Radarbangkalan.id – Wacana pembayaran tunjangan guru secara bulanan mulai tahun 2026 menjadi kabar yang paling ditunggu oleh para pendidik di seluruh Indonesia.
Setelah bertahun-tahun terbiasa menerima pencairan tunjangan setiap tiga bulan sekali, sistem baru ini digadang-gadang bakal membawa angin segar bagi kesejahteraan guru.
Namun, di balik janji manis tersebut, terdapat tantangan besar yang harus dihadapi.
Sistem pembayaran bulanan bukan sekadar memindahkan jadwal transfer, melainkan merombak total alur kerja administrasi keuangan negara.
Jika sebelumnya verifikasi data dilakukan secara triwulanan, maka mulai 2026 setiap bulan data guru harus valid, terverifikasi, dan siap dibayar.
Artinya, kecepatan dan akurasi menjadi kunci utama. Satu kesalahan kecil dalam input data bisa berakibat pada tertundanya pencairan tunjangan.
Data Pokok Pendidikan (Dapodik) disebut sebagai “rapor digital” guru. Semua informasi mulai dari jam mengajar, status kepegawaian (PNS atau PPPK), hingga tugas tambahan tercatat di sana.
Data ini harus sinkron dengan Badan Kepegawaian Daerah (BKD) dan Badan Kepegawaian Negara (BKN).
Empat poin data yang paling krusial adalah:
Jam mengajar – syarat utama pencairan tunjangan.
Tugas tambahan – memengaruhi total hak guru.
Status kepegawaian – harus sinkron antara dapodik, pemda, dan pusat.
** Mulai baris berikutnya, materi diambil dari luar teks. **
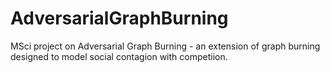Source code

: # AdversarialGraphBurning
MSci project on Adversarial Graph Burning - an extension of graph burning designed to model social contagion with competiion.



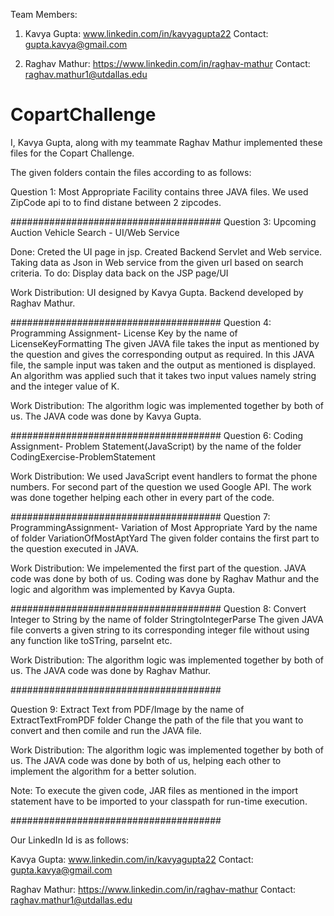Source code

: 
Team Members:

1) Kavya Gupta: www.linkedin.com/in/kavyagupta22
   Contact: gupta.kavya@gmail.com

2) Raghav Mathur: https://www.linkedin.com/in/raghav-mathur
   Contact: raghav.mathur1@utdallas.edu

# CopartChallenge
I, Kavya Gupta, along with my teammate Raghav Mathur implemented these files for the Copart Challenge. 

The given folders contain the files according to as follows:

Question 1: Most Appropriate Facility contains three JAVA files.
We used ZipCode api to to find distane between 2 zipcodes. 

######################################
Question 3: Upcoming Auction Vehicle Search - UI/Web Service 

Done: Creted the UI page in jsp. Created Backend Servlet and Web service. Taking data as Json in Web service from the given url based on search criteria.
To do: Display data back on the JSP page/UI

Work Distribution: UI designed by Kavya Gupta.
                   Backend developed by Raghav Mathur.

######################################
Question 4: Programming Assignment- License Key by the name of LicenseKeyFormatting
The given JAVA file takes the input as mentioned by the question and gives the corresponding output as required. 
In this JAVA file, the sample input was taken and the output as mentioned is displayed. An algorithm was applied such that it takes two input values namely string and the integer value of K. 

Work Distribution: The algorithm logic was implemented together by both of us. The JAVA code was done by Kavya Gupta. 

######################################
Question 6: Coding Assignment- Problem Statement(JavaScript) by the name of the folder CodingExercise-ProblemStatement

Work Distribution: We used JavaScript event handlers to format the phone numbers. For second part of the question we used Google API. The work was done together helping each other in every part of the code. 

######################################
Question 7: ProgrammingAssignment- Variation of Most Appropriate Yard by the name of folder VariationOfMostAptYard
The given folder contains the first part to the question executed in JAVA. 

Work Distribution: We impelemented the first part of the question. JAVA code was done by both of us. Coding was done by Raghav Mathur and the logic and algorithm was implemented by Kavya Gupta. 

######################################
Question 8: Convert Integer to String by the name of folder StringtoIntegerParse
The given JAVA file converts a given string to its corresponding integer file without using any function like toSTring, parseInt etc. 

Work Distribution: The algorithm logic was implemented together by both of us. The JAVA code was done by Raghav Mathur. 

######################################

Question 9: Extract Text from PDF/Image by the name of ExtractTextFromPDF folder
Change the path of the file that you want to convert and then comile and run the JAVA file.

Work Distribution: The algorithm logic was implemented together by both of us. The JAVA code was done by both of us, helping each other to implement the algorithm for a better solution. 

Note: To execute the given code, JAR files as mentioned in the import statement have to be imported to your classpath for run-time execution.  

######################################


Our LinkedIn Id is as follows: 

Kavya Gupta: www.linkedin.com/in/kavyagupta22
Contact: gupta.kavya@gmail.com

Raghav Mathur: https://www.linkedin.com/in/raghav-mathur
Contact: raghav.mathur1@utdallas.edu
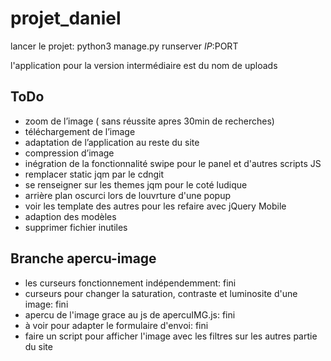 projet_daniel
=============

lancer le projet: python3 manage.py runserver $IP:$PORT

l'application pour la version intermédiaire est du nom de uploads

ToDo
----

- zoom de l’image ( sans réussite apres 30min de recherches)
- téléchargement de l’image
- adaptation de l’application au reste du site
- compression d’image
- inégration de la fonctionnalité swipe pour le panel et d'autres scripts JS
- remplacer static jqm par le cdngit
- se renseigner sur les themes jqm pour le coté ludique
- arrière plan oscurci lors de louvrture d'une popup
- voir les template des autres pour les refaire avec jQuery Mobile
- adaption des modèles
- supprimer fichier inutiles






Branche apercu-image
--------------------

- les curseurs fonctionnement indépendemment: fini
- curseurs pour changer la saturation, contraste et luminosite d'une image: fini
- apercu de l'image grace au js de apercuIMG.js: fini
- à voir pour adapter le formulaire d'envoi: fini
- faire un script pour afficher l'image avec les filtres sur les autres partie du site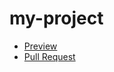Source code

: # my-project
  - [Preview](https://Oleksandr-Filo.github.io/my-project/index.html)
  - [Pull Request](https://github.com/Oleksandr-Filo/my-project/pull/1/files)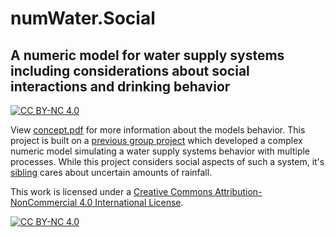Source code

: # numWater.Social

## A numeric model for water supply systems including considerations about social interactions and drinking behavior

[![CC BY-NC 4.0][cc-by-nc-shield]][cc-by-nc]

View [concept.pdf](https://github.com/robertegel/numWater.Social/blob/master/concept.pdf) for more information about the models behavior.
This project is built on a [previous group project](https://github.com/robertegel/numWater.Basis) which developed a complex numeric model simulating a water supply systems behavior with multiple processes.
While this project considers social aspects of such a system, it's [sibling](https://github.com/robertegel/numWater.Stochastic) cares about uncertain amounts of rainfall.

This work is licensed under a [Creative Commons Attribution-NonCommercial 4.0 International License][cc-by-nc].

[![CC BY-NC 4.0][cc-by-nc-image]][cc-by-nc]

[cc-by-nc]: http://creativecommons.org/licenses/by-nc/4.0/
[cc-by-nc-image]: https://licensebuttons.net/l/by-nc/4.0/88x31.png
[cc-by-nc-shield]: https://img.shields.io/badge/License-CC%20BY--NC%204.0-lightgrey.svg

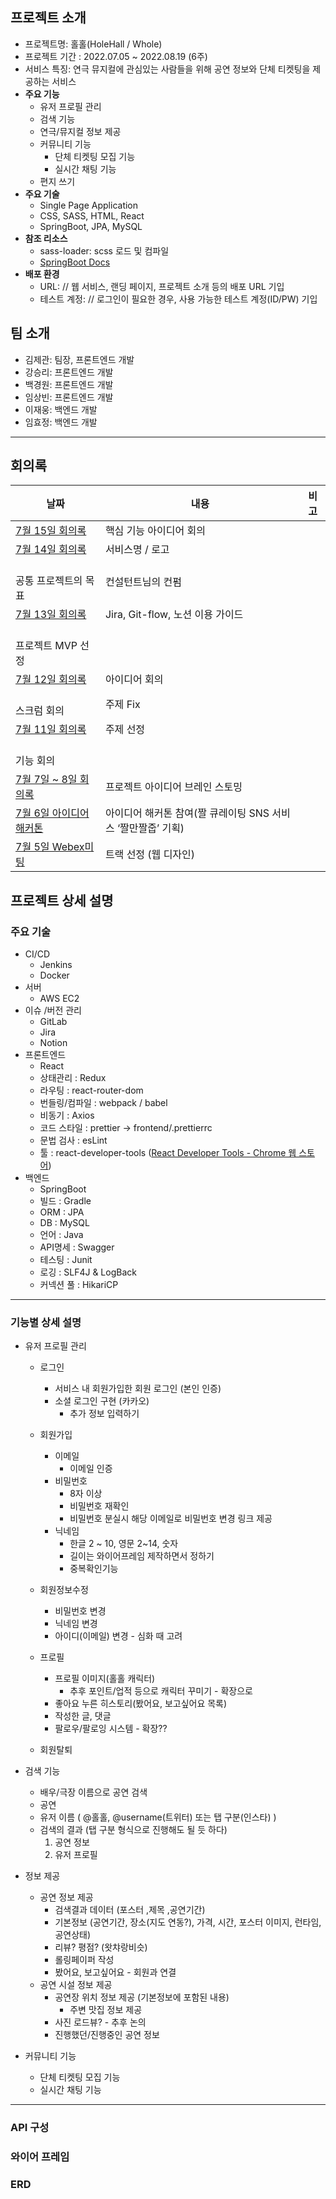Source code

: ## 프로젝트 소개

- 프로젝트명: 홀홀(HoleHall / Whole)
- 프로젝트 기간 : 2022.07.05 ~ 2022.08.19 (6주)
- 서비스 특징: 연극 뮤지컬에 관심있는 사람들을 위해 공연 정보와 단체 티켓팅을 제공하는 서비스
- **주요 기능**
  - 유저 프로필 관리
  - 검색 기능
  - 연극/뮤지컬 정보 제공
  - 커뮤니티 기능
    - 단체 티켓팅 모집 기능
    - 실시간 채팅 기능
  - 편지 쓰기
- **주요 기술**
  - Single Page Application
  - CSS, SASS, HTML, React
  - SpringBoot, JPA, MySQL
- **참조 리소스**
  - sass-loader: scss 로드 및 컴파일
  - [SpringBoot Docs](https://docs.spring.io/spring-boot/docs/current/reference/htmlsingle/)
- **배포 환경**
  - URL: // 웹 서비스, 랜딩 페이지, 프로젝트 소개 등의 배포 URL 기입
  - 테스트 계정: // 로그인이 필요한 경우, 사용 가능한 테스트 계정(ID/PW) 기입

## 팀 소개

- 김제관: 팀장, 프론트엔드 개발
- 강승리: 프론트엔드 개발
- 백경원: 프론트엔드 개발
- 임상빈: 프론트엔드 개발
- 이재웅: 백엔드 개발
- 임효정: 백엔드 개발

---

## 회의록

| 날짜                                                                                          | 내용                                         | 비고        |
| ------------------------------------------------------------------------------------------- | ------------------------------------------ | --------- |
| [7월 15일 회의록](https://stingy-vacation-63b.notion.site/7-15-33479317a17b4677befbd874e7cba011) | 핵심 기능 아이디어 회의                              |           |
| [7월 14일 회의록](https://stingy-vacation-63b.notion.site/7-14-0c5dada88e4e4743b626fae152d86439) | 서비스명 / 로고
<br/>공통 프로젝트의 목표                 | 컨설턴트님의 컨펌 |
| [7월 13일 회의록](https://www.notion.so/7-13-929d9c24d6be4fd8ae1b0e37802888ce)                   | Jira, Git-flow, 노션 이용 가이드
<br/>프로젝트 MVP 선정 |           |
| [7월 12일 회의록](https://www.notion.so/7-12-5ed855e2870b40fe8bff7ede478b1769)                   | 아이디어 회의
<br/>스크럼 회의                        | 주제 Fix    |
| [7월 11일 회의록](https://www.notion.so/7-11-b376d36646044c46a7d95849236b4057)                   | 주제 선정
<br/>기능 회의                           |           |
| [7월 7일 ~ 8일 회의록](https://www.notion.so/7-7-8-e1fd4cbd94ad47b8ba68ab20dff90173)              | 프로젝트 아이디어 브레인 스토밍                          |           |
| [7월 6일 아이디어해커톤](https://www.notion.so/7-6-2d24eaab83b647c0a0eb46f5c61c584c)                 | 아이디어 해커톤 참여(짤 큐레이팅 SNS 서비스 ‘짤만짤줍’ 기획)      |           |
| [7월 5일 Webex미팅](https://www.notion.so/7-5-Webex-c7bfc6190a3949dc82de731ed07140f3)           | 트랙 선정 (웹 디자인)                              |           |



## 프로젝트 상세 설명

### 주요 기술

- CI/CD
  - Jenkins
  - Docker
- 서버
  - AWS EC2
- 이슈 /버전 관리
  - GitLab
  - Jira
  - Notion
- 프론트엔드
  - React
  - 상태관리 : Redux
  - 라우팅 : react-router-dom
  - 번들링/컴파일 : webpack / babel
  - 비동기 : Axios
  - 코드 스타일 : prettier → frontend/.prettierrc
  - 문법 검사 : esLint
  - 툴 : react-developer-tools ([](https://chrome.google.com/webstore/detail/react-developer-tools/fmkadmapgofadopljbjfkapdkoienihi)[React Developer Tools - Chrome 웹 스토어](https://chrome.google.com/webstore/detail/react-developer-tools/fmkadmapgofadopljbjfkapdkoienihi))
- 백엔드
  - SpringBoot
  - 빌드 : Gradle
  - ORM : JPA
  - DB : MySQL
  - 언어 : Java
  - API명세 : Swagger
  - 테스팅 : Junit
  - 로깅 : SLF4J & LogBack
  - 커넥션 풀 : HikariCP

---

### 기능별 상세 설명

- 유저 프로필 관리
  
  - 로그인
    
    - 서비스 내 회원가입한 회원 로그인 (본인 인증)
    - 소셜 로그인 구현 (카카오)
      - 추가 정보 입력하기
  
  - 회원가입
    
    - 이메일
      - 이메일 인증
    - 비밀번호
      - 8자 이상
      - 비밀번호 재확인
      - 비밀번호 분실시 해당 이메일로 비밀번호 변경 링크 제공
    - 닉네임
      - 한글 2 ~ 10, 영문 2~14, 숫자
      - 길이는 와이어프레임 제작하면서 정하기
      - 중복확인기능
  
  - 회원정보수정
    
    - 비밀번호 변경
    - 닉네임 변경
    - 아이디(이메일) 변경 - 심화 때 고려
  
  - 프로필
    
    - 프로필 이미지(홀홀 캐릭터)
      - 추후 포인트/업적 등으로 캐릭터 꾸미기 - 확장으로
    - 좋아요 누른 히스토리(봤어요, 보고싶어요 목록)
    - 작성한 글, 댓글
    - 팔로우/팔로잉 시스템 - 확장??
  
  - 회원탈퇴

- 검색 기능
  
  - 배우/극장 이름으로 공연 검색
  - 공연
  - 유저 이름 ( @홀홀, @username(트위터) 또는 탭 구분(인스타) )
  - 검색의 결과 (탭 구분 형식으로 진행해도 될 듯 하다)
    1. 공연 정보
    2. 유저 프로필

- 정보 제공
  
  - 공연 정보 제공
    - 검색결과 데이터 (포스터 ,제목 ,공연기간)
    - 기본정보 (공연기간, 장소(지도 연동?), 가격, 시간, 포스터 이미지, 런타임, 공연상태)
    - 리뷰? 평점? (왓챠랑비슷)
    - 롤링페이퍼 작성
    - 봤어요, 보고싶어요 - 회원과 연결
  - 공연 시설 정보 제공
    - 공연장 위치 정보 제공 (기본정보에 포함된 내용)
      - 주변 맛집 정보 제공
    - 사진 로드뷰? - 추후 논의
    - 진행했던/진행중인 공연 정보

- 커뮤니티 기능
  
  - 단체 티켓팅 모집 기능
  - 실시간 채팅 기능

---

### API 구성

### 와이어 프레임

### ERD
Nomor rekening aktif – kesalahan kecil bisa membuat proses mandek.
Selain akurasi data, kesiapan pemerintah daerah juga sangat menentukan. Pemda bertugas memvalidasi data ribuan sekolah di wilayahnya.
Mekanisme transfer dana dari pusat ke daerah akan bergantung pada seberapa cepat dan akurat laporan pemda.
Guru tidak bisa hanya menunggu. Ada langkah proaktif yang bisa dilakukan, antara lain:
Memastikan data di Dapodik benar dan sinkron.
Mengecek beban mengajar serta tugas tambahan.
Mengonfirmasi status kepegawaian.
Memastikan nomor rekening aktif.
Koordinasi antara guru, operator sekolah, dan Dinas Pendidikan menjadi kunci sukses penerapan sistem bulanan ini.
Meski membawa harapan besar, sistem ini tidak bisa langsung diterapkan.
Pemerintah menegaskan bahwa pondasi data harus kokoh agar tidak menimbulkan risiko telat bayar atau salah bayar.